> _Work task_
Reproduce the records below; each should match the original exactly.

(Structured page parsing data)
------------------------------------------------
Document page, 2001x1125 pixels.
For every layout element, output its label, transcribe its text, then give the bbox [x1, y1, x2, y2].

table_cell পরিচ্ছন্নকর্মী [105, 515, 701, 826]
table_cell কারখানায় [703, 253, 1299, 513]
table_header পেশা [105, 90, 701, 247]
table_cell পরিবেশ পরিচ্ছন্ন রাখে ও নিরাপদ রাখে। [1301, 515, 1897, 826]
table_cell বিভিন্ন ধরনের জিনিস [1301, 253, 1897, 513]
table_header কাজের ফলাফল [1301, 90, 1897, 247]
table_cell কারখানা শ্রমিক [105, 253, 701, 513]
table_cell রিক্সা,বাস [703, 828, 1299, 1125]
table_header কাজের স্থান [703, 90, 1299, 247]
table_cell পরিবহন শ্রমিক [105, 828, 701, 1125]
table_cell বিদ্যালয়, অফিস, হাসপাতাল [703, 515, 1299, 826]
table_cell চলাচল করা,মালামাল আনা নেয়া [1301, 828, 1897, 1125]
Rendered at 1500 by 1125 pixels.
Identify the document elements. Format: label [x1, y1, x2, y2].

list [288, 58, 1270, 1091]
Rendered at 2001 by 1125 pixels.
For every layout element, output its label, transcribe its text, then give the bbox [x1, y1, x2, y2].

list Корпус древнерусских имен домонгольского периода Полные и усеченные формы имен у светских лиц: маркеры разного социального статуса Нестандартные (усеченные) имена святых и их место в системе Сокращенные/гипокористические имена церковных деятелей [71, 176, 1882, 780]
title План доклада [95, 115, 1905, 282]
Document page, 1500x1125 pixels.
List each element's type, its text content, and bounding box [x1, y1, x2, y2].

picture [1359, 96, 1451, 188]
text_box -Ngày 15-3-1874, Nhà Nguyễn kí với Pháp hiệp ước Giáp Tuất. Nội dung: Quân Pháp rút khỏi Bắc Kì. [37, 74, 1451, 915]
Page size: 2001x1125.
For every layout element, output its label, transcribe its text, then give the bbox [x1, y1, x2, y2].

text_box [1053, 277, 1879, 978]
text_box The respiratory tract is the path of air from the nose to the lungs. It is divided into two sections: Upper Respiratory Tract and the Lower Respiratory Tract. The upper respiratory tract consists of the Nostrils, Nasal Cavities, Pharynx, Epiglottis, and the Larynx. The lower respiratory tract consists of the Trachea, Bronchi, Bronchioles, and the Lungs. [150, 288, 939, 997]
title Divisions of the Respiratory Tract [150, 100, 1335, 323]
------------------------------------------------
> _Task response_
Document page, 2001x1125 pixels.
For every layout element, output its label, transcribe its text, then give the bbox [x1, y1, x2, y2].

table_cell পরিচ্ছন্নকর্মী [105, 515, 701, 826]
table_cell কারখানায় [703, 253, 1299, 513]
table_header পেশা [105, 90, 701, 247]
table_cell পরিবেশ পরিচ্ছন্ন রাখে ও নিরাপদ রাখে। [1301, 515, 1897, 826]
table_cell বিভিন্ন ধরনের জিনিস [1301, 253, 1897, 513]
table_header কাজের ফলাফল [1301, 90, 1897, 247]
table_cell কারখানা শ্রমিক [105, 253, 701, 513]
table_cell রিক্সা,বাস [703, 828, 1299, 1125]
table_header কাজের স্থান [703, 90, 1299, 247]
table_cell পরিবহন শ্রমিক [105, 828, 701, 1125]
table_cell বিদ্যালয়, অফিস, হাসপাতাল [703, 515, 1299, 826]
table_cell চলাচল করা,মালামাল আনা নেয়া [1301, 828, 1897, 1125]
Rendered at 1500 by 1125 pixels.
Identify the document elements. Format: label [x1, y1, x2, y2].

list [288, 58, 1270, 1091]
Rendered at 2001 by 1125 pixels.
For every layout element, output its label, transcribe its text, then give the bbox [x1, y1, x2, y2].

list Корпус древнерусских имен домонгольского периода Полные и усеченные формы имен у светских лиц: маркеры разного социального статуса Нестандартные (усеченные) имена святых и их место в системе Сокращенные/гипокористические имена церковных деятелей [71, 176, 1882, 780]
title План доклада [95, 115, 1905, 282]
Document page, 1500x1125 pixels.
List each element's type, its text content, and bounding box [x1, y1, x2, y2].

picture [1359, 96, 1451, 188]
text_box -Ngày 15-3-1874, Nhà Nguyễn kí với Pháp hiệp ước Giáp Tuất. Nội dung: Quân Pháp rút khỏi Bắc Kì. [37, 74, 1451, 915]
Page size: 2001x1125.
For every layout element, output its label, transcribe its text, then give the bbox [x1, y1, x2, y2].

text_box [1053, 277, 1879, 978]
text_box The respiratory tract is the path of air from the nose to the lungs. It is divided into two sections: Upper Respiratory Tract and the Lower Respiratory Tract. The upper respiratory tract consists of the Nostrils, Nasal Cavities, Pharynx, Epiglottis, and the Larynx. The lower respiratory tract consists of the Trachea, Bronchi, Bronchioles, and the Lungs. [150, 288, 939, 997]
title Divisions of the Respiratory Tract [150, 100, 1335, 323]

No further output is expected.